The woman looked so friendly that Amy stopped for a drink of water, and, making use of her best French, she spent a few minutes talking with the woman.

A fine team of oxen hauling an empty hay wagon, beside which walked a strapping youth in blue jeans and a flapping straw hat, was the next reminder to Amy that she was indeed in a foreign country. After she had returned the cheerful bonjour of two or three bareheaded women whom she met trudging along toward a hayfield, Amy was recalled to herself. Her mother and the others were out of sight. "The driver will think that I am not even following;" and making good speed up a long, gradual hill, she saw the carriage waiting for her some distance ahead.

"This way, this way," shouted Martine. The driver waved his whip toward the left, and when Amy caught up, they had changed their direction, and she could feel the soft fresh breeze blowing in from St. Mary's Bay.

"Did you ever see such a clear blue sky?"

"Oh, yes, Martine,"—Amy was thinking of cloudless days on the North Shore,—"but none bluer, perhaps."

"But it seems so foreign," interposed Priscilla, in a tone that expressed some disapproval of foreign things. "I'm not sure that I like it."

"It seems different from other places, though I can't tell why."

"This child is part of the why. Just look at him." Martine pointed to a little boy of about eight, dressed in black, with deep embroidered ruffles of white falling about his wrists, and a broad ruffled collar on his coat.
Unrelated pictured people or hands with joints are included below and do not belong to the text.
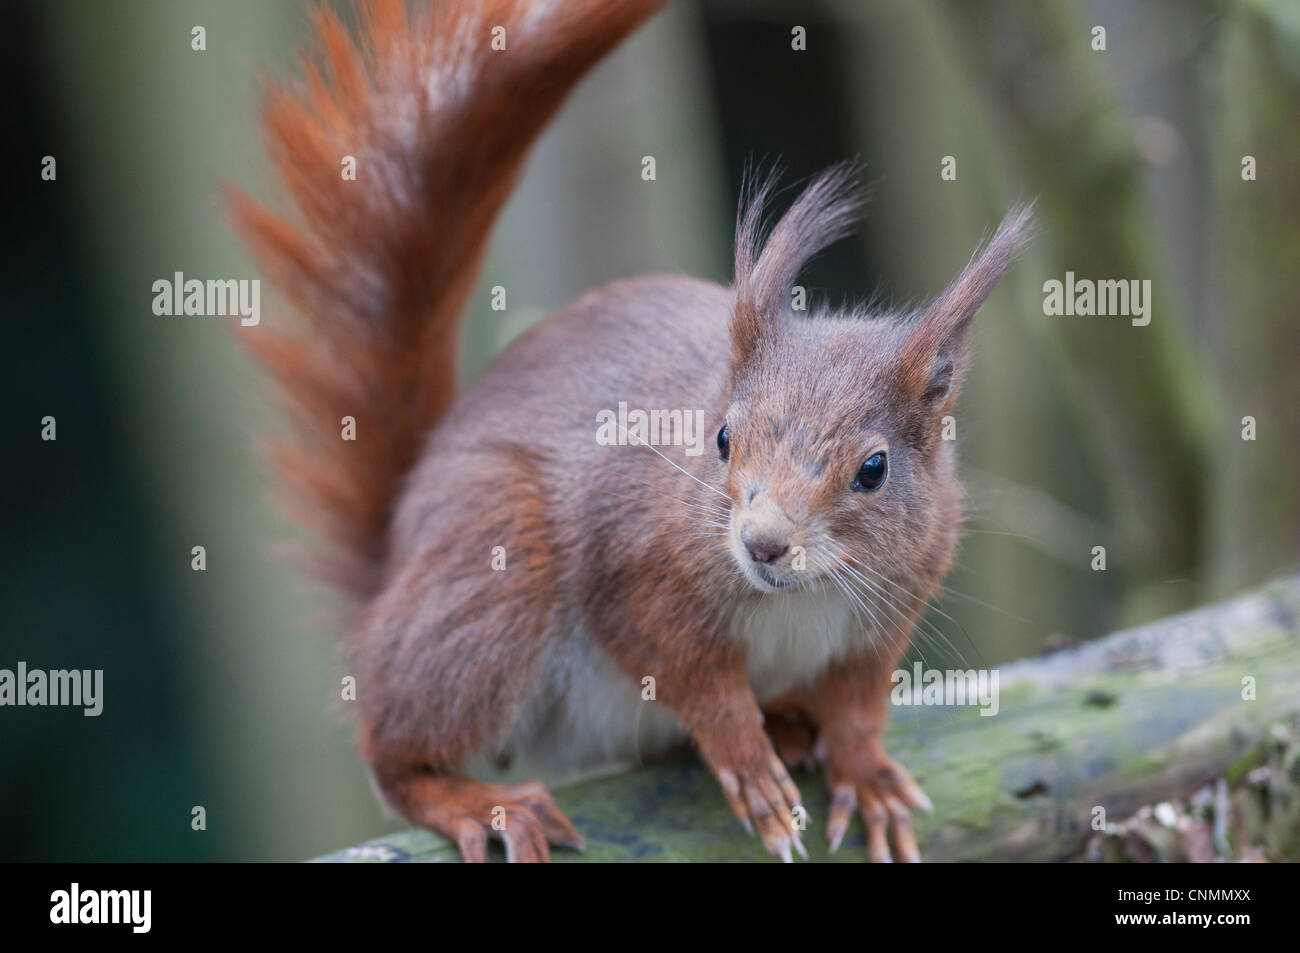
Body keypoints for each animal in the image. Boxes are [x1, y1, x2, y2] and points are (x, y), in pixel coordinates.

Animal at [231, 0, 1024, 863]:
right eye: (722, 437)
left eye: (874, 469)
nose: (763, 543)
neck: (800, 593)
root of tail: (395, 556)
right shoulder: (631, 567)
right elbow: (691, 677)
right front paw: (748, 761)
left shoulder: (893, 602)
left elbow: (858, 703)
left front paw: (867, 772)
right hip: (493, 566)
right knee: (394, 747)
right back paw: (477, 801)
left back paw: (786, 723)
He wore a hat that was something like a tam-o'-shanter, and something like a mortar-board, and he carried a large slate under his arm.

"He's evidently on his way home from school. See the crowd of children behind him."
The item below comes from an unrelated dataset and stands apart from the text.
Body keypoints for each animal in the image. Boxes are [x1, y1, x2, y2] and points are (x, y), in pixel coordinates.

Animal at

As the children drew nearer, some stood still, the better to see the party of strangers. Thus the latter had a chance to note various peculiarities of dress and general appearance. One or two little girls wore sunbonnets, one or two wore hats, and several had on their heads black couvre-chefs, that made them look like little old women. The sturdy little boys in blouses were more like other boys, and they indeed were too busy racing and tumbling over one another to pay attention to the travellers.